• [Input data]
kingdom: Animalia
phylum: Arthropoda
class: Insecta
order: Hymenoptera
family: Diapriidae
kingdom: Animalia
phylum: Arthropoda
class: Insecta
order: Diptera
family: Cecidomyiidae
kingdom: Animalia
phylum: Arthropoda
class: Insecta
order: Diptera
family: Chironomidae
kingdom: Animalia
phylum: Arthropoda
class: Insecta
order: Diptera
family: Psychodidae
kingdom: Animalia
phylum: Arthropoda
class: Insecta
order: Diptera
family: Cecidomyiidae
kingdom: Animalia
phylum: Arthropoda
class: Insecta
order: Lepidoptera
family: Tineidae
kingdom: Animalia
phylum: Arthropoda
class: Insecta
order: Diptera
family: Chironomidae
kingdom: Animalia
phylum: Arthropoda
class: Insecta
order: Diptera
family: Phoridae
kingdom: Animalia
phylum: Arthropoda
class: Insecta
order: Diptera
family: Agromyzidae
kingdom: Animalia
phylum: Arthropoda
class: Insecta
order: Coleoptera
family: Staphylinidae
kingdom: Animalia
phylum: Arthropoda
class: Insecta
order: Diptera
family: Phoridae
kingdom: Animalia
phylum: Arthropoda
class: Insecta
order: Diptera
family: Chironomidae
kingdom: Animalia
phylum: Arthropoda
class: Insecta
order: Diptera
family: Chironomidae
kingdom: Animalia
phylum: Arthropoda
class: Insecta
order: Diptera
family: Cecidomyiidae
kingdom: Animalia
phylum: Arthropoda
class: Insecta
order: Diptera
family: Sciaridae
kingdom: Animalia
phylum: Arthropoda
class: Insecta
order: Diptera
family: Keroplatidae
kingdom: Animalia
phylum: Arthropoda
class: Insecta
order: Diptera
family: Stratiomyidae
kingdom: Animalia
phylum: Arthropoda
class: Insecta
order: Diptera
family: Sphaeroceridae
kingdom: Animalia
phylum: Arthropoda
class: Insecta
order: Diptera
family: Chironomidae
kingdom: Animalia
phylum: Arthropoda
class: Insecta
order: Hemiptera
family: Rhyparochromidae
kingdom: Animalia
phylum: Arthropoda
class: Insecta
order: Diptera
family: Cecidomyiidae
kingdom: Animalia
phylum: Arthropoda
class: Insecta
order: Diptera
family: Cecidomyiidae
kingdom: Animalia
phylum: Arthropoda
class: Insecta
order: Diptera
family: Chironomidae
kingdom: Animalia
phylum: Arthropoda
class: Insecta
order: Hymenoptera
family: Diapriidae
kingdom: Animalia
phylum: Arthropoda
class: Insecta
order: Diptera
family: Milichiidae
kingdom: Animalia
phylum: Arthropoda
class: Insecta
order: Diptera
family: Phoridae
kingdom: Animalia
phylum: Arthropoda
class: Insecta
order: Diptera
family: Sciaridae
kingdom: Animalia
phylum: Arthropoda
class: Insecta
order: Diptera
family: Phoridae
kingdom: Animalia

• [Task statement] Pull every line from the one containing "family: Agromyzidae" down through the last line of the records, both ends included. Reproduce each line character for character.

• [Result]
family: Agromyzidae
kingdom: Animalia
phylum: Arthropoda
class: Insecta
order: Coleoptera
family: Staphylinidae
kingdom: Animalia
phylum: Arthropoda
class: Insecta
order: Diptera
family: Phoridae
kingdom: Animalia
phylum: Arthropoda
class: Insecta
order: Diptera
family: Chironomidae
kingdom: Animalia
phylum: Arthropoda
class: Insecta
order: Diptera
family: Chironomidae
kingdom: Animalia
phylum: Arthropoda
class: Insecta
order: Diptera
family: Cecidomyiidae
kingdom: Animalia
phylum: Arthropoda
class: Insecta
order: Diptera
family: Sciaridae
kingdom: Animalia
phylum: Arthropoda
class: Insecta
order: Diptera
family: Keroplatidae
kingdom: Animalia
phylum: Arthropoda
class: Insecta
order: Diptera
family: Stratiomyidae
kingdom: Animalia
phylum: Arthropoda
class: Insecta
order: Diptera
family: Sphaeroceridae
kingdom: Animalia
phylum: Arthropoda
class: Insecta
order: Diptera
family: Chironomidae
kingdom: Animalia
phylum: Arthropoda
class: Insecta
order: Hemiptera
family: Rhyparochromidae
kingdom: Animalia
phylum: Arthropoda
class: Insecta
order: Diptera
family: Cecidomyiidae
kingdom: Animalia
phylum: Arthropoda
class: Insecta
order: Diptera
family: Cecidomyiidae
kingdom: Animalia
phylum: Arthropoda
class: Insecta
order: Diptera
family: Chironomidae
kingdom: Animalia
phylum: Arthropoda
class: Insecta
order: Hymenoptera
family: Diapriidae
kingdom: Animalia
phylum: Arthropoda
class: Insecta
order: Diptera
family: Milichiidae
kingdom: Animalia
phylum: Arthropoda
class: Insecta
order: Diptera
family: Phoridae
kingdom: Animalia
phylum: Arthropoda
class: Insecta
order: Diptera
family: Sciaridae
kingdom: Animalia
phylum: Arthropoda
class: Insecta
order: Diptera
family: Phoridae
kingdom: Animalia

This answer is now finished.